When we were kids, my younger sister and I pulled back the numbered paper doors on the Advent calendar at breakfast. To prevent daily squabbles, one of us had the odd days, the other the even. The doors were hidden within the decorative scene like multiple Waldo’s. Often the chimney concealed one or the candle-lit window in the village church or the hay piled by the stable. Behind each of the twenty-four doors was a drawing of a treasure like a bicycle or a glittery kitten playing with a red ball.
Twenty-four days is a long time to wait when you’re six or eight or ten, and the calendar was a creative and beautiful way to count down to the day I could open my presents. The anticipation built and built, and every day I wanted to ask, “Will Christmas ever come?”
Finally Christmas morning dawned, and it was wonderful. Ripping off the wrapping paper to find the number one item on my wish list was a moment of pure joy. Though I’d hardly slept the night before, the expectancy-fueled adrenaline kept me going all day.

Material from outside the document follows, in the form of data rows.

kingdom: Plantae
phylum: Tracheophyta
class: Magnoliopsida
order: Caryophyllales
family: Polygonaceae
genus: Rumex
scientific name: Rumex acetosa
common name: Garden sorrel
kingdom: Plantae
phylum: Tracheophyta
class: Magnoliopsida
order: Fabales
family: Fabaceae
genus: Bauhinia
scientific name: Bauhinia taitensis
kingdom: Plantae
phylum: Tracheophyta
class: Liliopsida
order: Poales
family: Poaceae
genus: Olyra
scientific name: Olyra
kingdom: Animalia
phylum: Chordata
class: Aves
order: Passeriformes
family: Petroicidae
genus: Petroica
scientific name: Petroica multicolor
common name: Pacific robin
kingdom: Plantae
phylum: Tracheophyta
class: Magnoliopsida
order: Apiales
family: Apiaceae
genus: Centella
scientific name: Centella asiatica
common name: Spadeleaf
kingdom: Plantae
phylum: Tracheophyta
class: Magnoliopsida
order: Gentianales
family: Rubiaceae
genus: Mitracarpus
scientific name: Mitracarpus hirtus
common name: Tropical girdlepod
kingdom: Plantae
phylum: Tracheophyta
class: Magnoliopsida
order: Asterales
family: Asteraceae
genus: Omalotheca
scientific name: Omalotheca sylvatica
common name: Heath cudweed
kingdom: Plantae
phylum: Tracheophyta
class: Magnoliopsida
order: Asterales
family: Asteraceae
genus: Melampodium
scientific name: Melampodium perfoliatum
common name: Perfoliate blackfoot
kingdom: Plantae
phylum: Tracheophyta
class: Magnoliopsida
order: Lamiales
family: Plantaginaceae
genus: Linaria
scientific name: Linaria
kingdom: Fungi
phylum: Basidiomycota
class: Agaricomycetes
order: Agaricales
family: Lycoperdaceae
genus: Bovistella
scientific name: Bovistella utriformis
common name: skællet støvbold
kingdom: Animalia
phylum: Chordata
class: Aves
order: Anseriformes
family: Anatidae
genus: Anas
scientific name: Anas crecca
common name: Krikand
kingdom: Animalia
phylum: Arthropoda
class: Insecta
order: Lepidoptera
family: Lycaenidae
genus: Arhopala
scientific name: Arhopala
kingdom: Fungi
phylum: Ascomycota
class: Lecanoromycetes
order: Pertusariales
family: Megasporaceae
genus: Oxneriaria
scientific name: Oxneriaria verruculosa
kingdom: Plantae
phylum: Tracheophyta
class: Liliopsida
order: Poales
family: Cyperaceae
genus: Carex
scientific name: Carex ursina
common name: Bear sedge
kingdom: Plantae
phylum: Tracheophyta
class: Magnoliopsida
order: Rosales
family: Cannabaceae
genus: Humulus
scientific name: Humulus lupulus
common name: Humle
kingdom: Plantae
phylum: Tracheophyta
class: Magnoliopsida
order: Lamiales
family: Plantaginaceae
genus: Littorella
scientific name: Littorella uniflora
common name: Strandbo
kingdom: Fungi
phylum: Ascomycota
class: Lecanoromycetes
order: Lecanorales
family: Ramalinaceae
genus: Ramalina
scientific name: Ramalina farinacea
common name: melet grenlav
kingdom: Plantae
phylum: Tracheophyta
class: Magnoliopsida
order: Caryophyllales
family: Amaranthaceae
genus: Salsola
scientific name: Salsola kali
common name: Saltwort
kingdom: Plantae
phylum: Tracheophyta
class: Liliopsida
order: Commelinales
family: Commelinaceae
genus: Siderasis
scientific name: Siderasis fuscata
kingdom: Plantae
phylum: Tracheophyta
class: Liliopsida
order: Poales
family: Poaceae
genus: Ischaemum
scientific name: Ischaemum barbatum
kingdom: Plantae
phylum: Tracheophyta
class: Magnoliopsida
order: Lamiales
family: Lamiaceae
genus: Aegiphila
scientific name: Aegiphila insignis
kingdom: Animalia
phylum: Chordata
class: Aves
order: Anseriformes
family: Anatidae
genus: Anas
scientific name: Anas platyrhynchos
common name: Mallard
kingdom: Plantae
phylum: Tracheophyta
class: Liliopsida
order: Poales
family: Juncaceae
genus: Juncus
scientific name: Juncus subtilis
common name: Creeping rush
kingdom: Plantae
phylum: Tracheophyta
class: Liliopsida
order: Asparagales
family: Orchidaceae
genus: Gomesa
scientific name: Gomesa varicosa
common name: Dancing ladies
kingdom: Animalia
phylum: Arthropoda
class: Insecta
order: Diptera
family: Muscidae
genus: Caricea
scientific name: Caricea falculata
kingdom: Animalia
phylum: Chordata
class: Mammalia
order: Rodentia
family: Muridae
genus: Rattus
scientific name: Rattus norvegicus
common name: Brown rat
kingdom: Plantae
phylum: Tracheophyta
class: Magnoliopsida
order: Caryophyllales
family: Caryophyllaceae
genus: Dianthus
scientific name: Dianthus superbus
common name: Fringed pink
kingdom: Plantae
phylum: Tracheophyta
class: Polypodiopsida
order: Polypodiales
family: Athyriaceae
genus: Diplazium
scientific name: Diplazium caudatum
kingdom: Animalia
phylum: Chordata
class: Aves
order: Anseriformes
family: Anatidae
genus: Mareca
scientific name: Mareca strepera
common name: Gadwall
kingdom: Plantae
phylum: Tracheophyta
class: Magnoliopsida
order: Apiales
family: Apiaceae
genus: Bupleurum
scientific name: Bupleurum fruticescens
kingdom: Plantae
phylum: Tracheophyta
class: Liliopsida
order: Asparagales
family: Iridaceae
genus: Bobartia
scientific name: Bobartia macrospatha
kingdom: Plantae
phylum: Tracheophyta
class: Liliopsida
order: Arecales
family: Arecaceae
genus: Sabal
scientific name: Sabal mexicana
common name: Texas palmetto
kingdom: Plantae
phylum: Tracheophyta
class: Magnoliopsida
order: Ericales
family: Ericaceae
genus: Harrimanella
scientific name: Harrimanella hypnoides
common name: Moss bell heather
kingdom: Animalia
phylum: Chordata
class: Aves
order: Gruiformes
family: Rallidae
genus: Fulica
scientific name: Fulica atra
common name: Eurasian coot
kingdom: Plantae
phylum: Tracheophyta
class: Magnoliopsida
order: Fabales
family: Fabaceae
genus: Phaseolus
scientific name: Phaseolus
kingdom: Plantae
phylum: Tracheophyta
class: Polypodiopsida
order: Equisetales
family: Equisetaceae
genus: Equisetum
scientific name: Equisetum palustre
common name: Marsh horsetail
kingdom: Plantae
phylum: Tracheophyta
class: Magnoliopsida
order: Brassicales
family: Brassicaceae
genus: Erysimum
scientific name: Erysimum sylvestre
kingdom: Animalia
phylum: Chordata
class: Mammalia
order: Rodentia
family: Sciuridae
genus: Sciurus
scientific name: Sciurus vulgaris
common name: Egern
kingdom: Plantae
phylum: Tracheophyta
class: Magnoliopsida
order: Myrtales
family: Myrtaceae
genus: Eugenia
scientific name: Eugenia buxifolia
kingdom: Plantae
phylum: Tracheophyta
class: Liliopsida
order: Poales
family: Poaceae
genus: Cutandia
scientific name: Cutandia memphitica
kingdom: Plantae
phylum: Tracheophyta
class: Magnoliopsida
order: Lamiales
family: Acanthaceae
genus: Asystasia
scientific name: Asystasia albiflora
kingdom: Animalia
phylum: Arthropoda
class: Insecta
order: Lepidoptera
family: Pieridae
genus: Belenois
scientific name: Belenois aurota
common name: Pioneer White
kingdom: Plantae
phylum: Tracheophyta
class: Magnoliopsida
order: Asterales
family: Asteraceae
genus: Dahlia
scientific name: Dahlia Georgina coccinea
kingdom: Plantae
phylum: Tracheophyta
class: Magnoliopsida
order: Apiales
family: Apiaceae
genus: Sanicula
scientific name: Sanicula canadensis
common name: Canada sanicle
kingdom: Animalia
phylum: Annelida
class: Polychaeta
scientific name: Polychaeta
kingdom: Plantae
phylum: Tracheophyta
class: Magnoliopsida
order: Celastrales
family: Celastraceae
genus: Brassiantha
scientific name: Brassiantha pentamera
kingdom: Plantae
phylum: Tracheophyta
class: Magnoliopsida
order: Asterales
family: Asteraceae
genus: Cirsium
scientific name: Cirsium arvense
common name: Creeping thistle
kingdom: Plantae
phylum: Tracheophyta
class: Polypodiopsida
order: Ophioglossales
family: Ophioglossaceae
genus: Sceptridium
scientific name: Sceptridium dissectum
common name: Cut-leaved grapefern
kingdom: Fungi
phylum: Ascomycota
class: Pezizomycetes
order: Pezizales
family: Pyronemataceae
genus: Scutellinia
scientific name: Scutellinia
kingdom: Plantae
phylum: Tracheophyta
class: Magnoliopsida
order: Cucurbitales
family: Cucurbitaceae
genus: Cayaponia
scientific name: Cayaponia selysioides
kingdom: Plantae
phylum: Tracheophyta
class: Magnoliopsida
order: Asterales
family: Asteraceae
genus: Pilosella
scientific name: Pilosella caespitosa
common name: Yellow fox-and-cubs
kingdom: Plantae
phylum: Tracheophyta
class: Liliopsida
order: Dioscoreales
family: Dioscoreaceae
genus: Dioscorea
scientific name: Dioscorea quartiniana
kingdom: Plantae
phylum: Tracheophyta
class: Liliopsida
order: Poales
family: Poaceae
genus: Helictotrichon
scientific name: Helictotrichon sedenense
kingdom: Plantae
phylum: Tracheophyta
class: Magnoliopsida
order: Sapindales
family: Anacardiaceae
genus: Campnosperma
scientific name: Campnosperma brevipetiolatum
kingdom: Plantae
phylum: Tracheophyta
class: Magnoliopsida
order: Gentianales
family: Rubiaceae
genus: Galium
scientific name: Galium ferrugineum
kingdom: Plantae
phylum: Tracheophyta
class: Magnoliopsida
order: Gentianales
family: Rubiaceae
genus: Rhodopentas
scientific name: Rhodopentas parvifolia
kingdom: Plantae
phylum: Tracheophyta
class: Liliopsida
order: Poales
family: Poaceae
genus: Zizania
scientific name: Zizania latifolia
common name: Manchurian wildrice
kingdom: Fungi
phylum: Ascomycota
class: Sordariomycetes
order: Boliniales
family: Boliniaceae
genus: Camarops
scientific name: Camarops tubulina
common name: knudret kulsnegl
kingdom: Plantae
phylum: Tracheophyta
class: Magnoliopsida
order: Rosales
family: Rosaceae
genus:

For about a week the unwrapped gifts brought delight, but then the warm fuzzies dissipated. The items gradually lost their appeal, the new car smell wore off, and the initial glow of satisfaction faded. Maybe it was ingratitude; maybe it was a child’s seedling awareness that stuff doesn’t satisfy. Maybe it was a preview of the “now and the not yet” struggles of the Christian journey.
Advent is a pre-Christmas observance that keeps those post-Christmas tensions of childhood alive. Last year, my first Advent in a liturgical church setting, the dearth of Christmas carols until Christmas Eve, purple and blue bows, and the sense of expectant waiting felt as unsettling as a wobble board. Not that Advent is a “Bah, humbug” mindset for four weeks, but it’s more sedate than the de rigeur flood of red poinsettias, sparkling lights on Christmas trees in the sanctuary, and elaborate Christmas productions found in many evangelical churches.
The haunting carols, “Come Thou Long Expected Jesus” and “O Come, O Come Emmanuel,” remind us of the pining of the pre-incarnation remnant, and awaken us to our dormant post-incarnation yearnings. The Word has become flesh and dwelt among us (John 1:14), and we rightly celebrate and sing “Joy to the World,” “O Holy Night,” and “Hark the Herald Angels Sing.” The grace gift is wonderful, and the joy found in receiving it a sweet treasure to cherish. Salvation has come, and we rejoice.
But we still experience suffering, the creation still groans, outwardly we’re wasting away, and evil people still succeed in their ways (Romans 8:18-23; 2 Corinthians 4:16; Psalm 37:7). Advent mysteriously brings the “now” of the Incarnation and the “not yet” of the promised Second Coming together. The prophets and faithful waited centuries for the Messiah, and the centuries roll by as we wait for Jesus to return and complete the restoration promised in Revelation 21 and 22.
Like paper doors on a calendar, the rituals of Advent ease the waiting, and renew our hope as we continue the watch. We unwrap the gift of Christ on Christmas with joy, and still we say, “Amen. Come, Lord Jesus.”